Facciamo un altro esempio. Finiamo un appuntamento di lavoro che potrebbe portarci novità per il futuro. La risposta l’avremo dopo una settimana. E via il che il viaggio comincia: analizziamo parole, gesti, sorrisi, espressioni, movimenti, concetti. Sette giorni di delirio mentale che non ci porteranno altro che ansia, dubbi, paure. E poi arriva la risposta: solo in quel momento – dopo una settimana – sapremo davvero come è andato l’incontro.

Due esempi molto diversi ma simili nella reazione. La nostra mente è piena di di pensieri assolutamente inutili. E cosa peggiore spesso si tratta di pensieri negativi. Perchè la prima cosa che si fa in entrambe le situazioni è chiedersi se ci siamo comportati bene, se abbiamo sbagliato a dire o fare qualcosa, se non abbiamo dato l’immagine giusta di noi. E tutto questo è energia negativa che non fa bene all’attesa e nemmeno al risultato. Se quando ci capitano situazioni simili fossimo certi di avere dato il meglio e di essere in perfetta buona fede e serenità i pensieri non si affollerebbero.

Cercheremmo un dialogo sereno con la persona che ci ha lasciato il dubbio. Se non possiamo sentirla o vederla a breve? Aspettiamo la prima occasione. Pensarci non cambierebbe nulla. Anzi, allontanando la questione la risposta potrebbe anche arrivare quando meno ce lo aspettiamo.
Nel caso dell’incontro di lavoro potremmo concentrarci sulle cose da fare, gli impegni e le meraviglie della quotidianità. Serenamente. In entrambi i casi, la cosa importante è che potremmo vivere il presente. Perchè ricordate che è quello che conta. Il futuro è pura fantasia e il passato non si può cambiare.

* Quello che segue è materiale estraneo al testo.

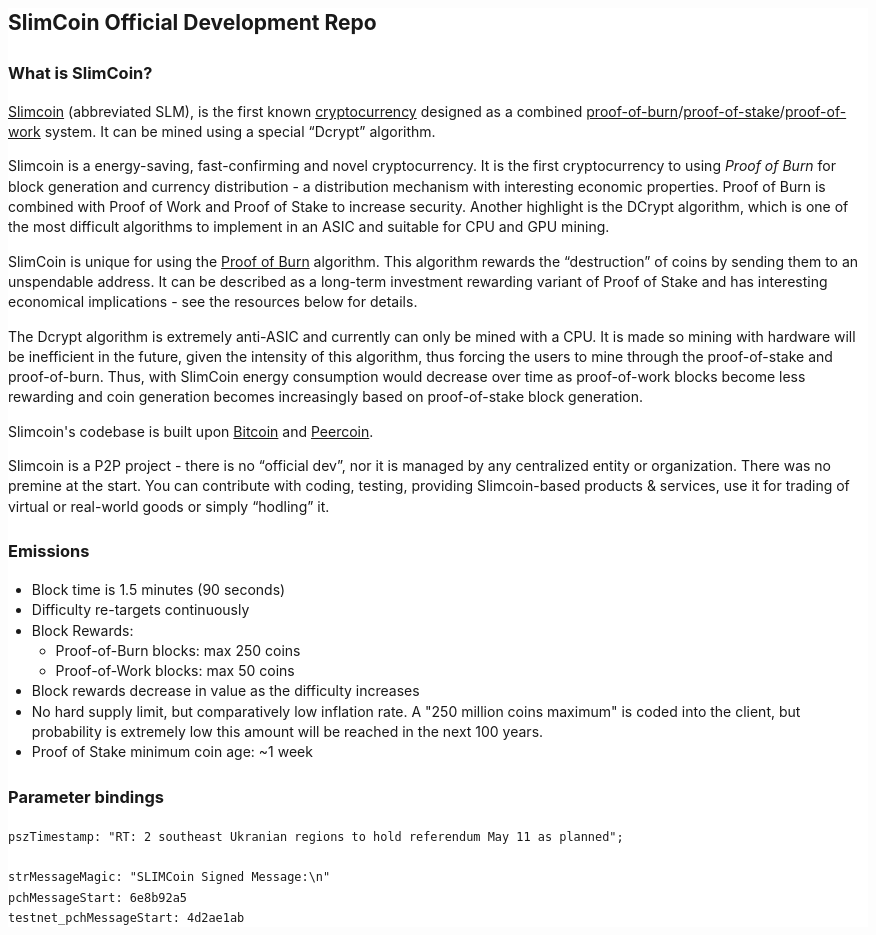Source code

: ## SlimCoin Official Development Repo

### What is SlimCoin?
[Slimcoin](https://slimcoin.info/whitepaperSLM.pdf) (abbreviated SLM), is the first known
[cryptocurrency](https://en.wikipedia.org/wiki/Cryptocurrency) designed as
a combined [proof-of-burn](http://en.bitcoin.it/wiki/Proof_of_burn)/[proof-of-stake](https://en.wikipedia.org/wiki/Proof-of-stake)/[proof-of-work](https://en.wikipedia.org/wiki/Proof-of-work_system)
system. It can be mined using a special “Dcrypt” algorithm. 

Slimcoin is a energy-saving, fast-confirming and novel cryptocurrency. It is the first cryptocurrency to using *Proof of Burn* for block generation and currency distribution - a distribution mechanism with interesting economic properties. Proof of Burn is combined with Proof of Work and Proof of Stake to increase security. Another highlight is the DCrypt algorithm, which is one of the most difficult algorithms to implement in an ASIC and suitable for CPU and GPU mining.

SlimCoin is unique for using the [Proof of Burn](http://en.bitcoin.it/wiki/Proof_of_burn) algorithm. This algorithm rewards the “destruction” of coins by sending them to an unspendable address. It can be described as a long-term investment rewarding variant of Proof of Stake and has interesting economical implications - see the resources below for details.

The Dcrypt algorithm is extremely anti-ASIC and currently can only be mined with a CPU. It is made so mining with hardware will be inefficient in the future, given the intensity of this algorithm, thus forcing the users to mine through the proof-of-stake and proof-of-burn. Thus, with SlimCoin energy consumption would decrease over time as proof-of-work blocks become less rewarding and coin generation becomes increasingly based on proof-of-stake block generation.

Slimcoin's codebase is built upon [Bitcoin](http://bitcoin.org/en/) and [Peercoin](https://peercoin.net/).

Slimcoin is a P2P project - there is no “official dev”, nor it is managed by any centralized entity or organization. There was no premine at the start. You can contribute with coding, testing, providing Slimcoin-based products & services, use it for trading of virtual or real-world goods or simply “hodling” it.

### Emissions

- Block time is 1.5 minutes (90 seconds)
- Difficulty re-targets continuously
- Block Rewards:
  - Proof-of-Burn blocks: max 250 coins
  - Proof-of-Work blocks: max 50 coins
- Block rewards decrease in value as the difficulty increases
- No hard supply limit, but comparatively low inflation rate. A "250 million coins maximum" is coded into the client, but probability is extremely low this amount will be reached in the next 100 years.
- Proof of Stake minimum coin age: \~1 week

### Parameter bindings

    pszTimestamp: "RT: 2 southeast Ukranian regions to hold referendum May 11 as planned";

    strMessageMagic: "SLIMCoin Signed Message:\n"
    pchMessageStart: 6e8b92a5
    testnet_pchMessageStart: 4d2ae1ab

Cambiamo atteggiamento allora. All’inizio non è semplice ma è solo una questione di costanza e impegno. Quando sopraggiungono i pensieri su quella data situazione allontaniamoli con pensieri positivi, impegnamoci in qualcosa di bello, spostiamo la mente su luoghi immaginari o visualizziamo situazioni positive. Un buon aiuto è sempre la meditazione. Bastano dieci minuti, una respirazione profonda e regolare, uno spazio silenzioso e un pò di solitudine. La mente si libera immediatamente e la realtà assume un volto nuovo.

A monte, prima di arrivare a queste situazioni ricordate di dare sempre il meglio di voi. Siate voi stessi, recuperate energia e forza, fate sempre quello che desiderate e siate sinceri con le persone che avete accanto. Vi assicuro che lavorando sul pre il post è solo un presente meraviglioso.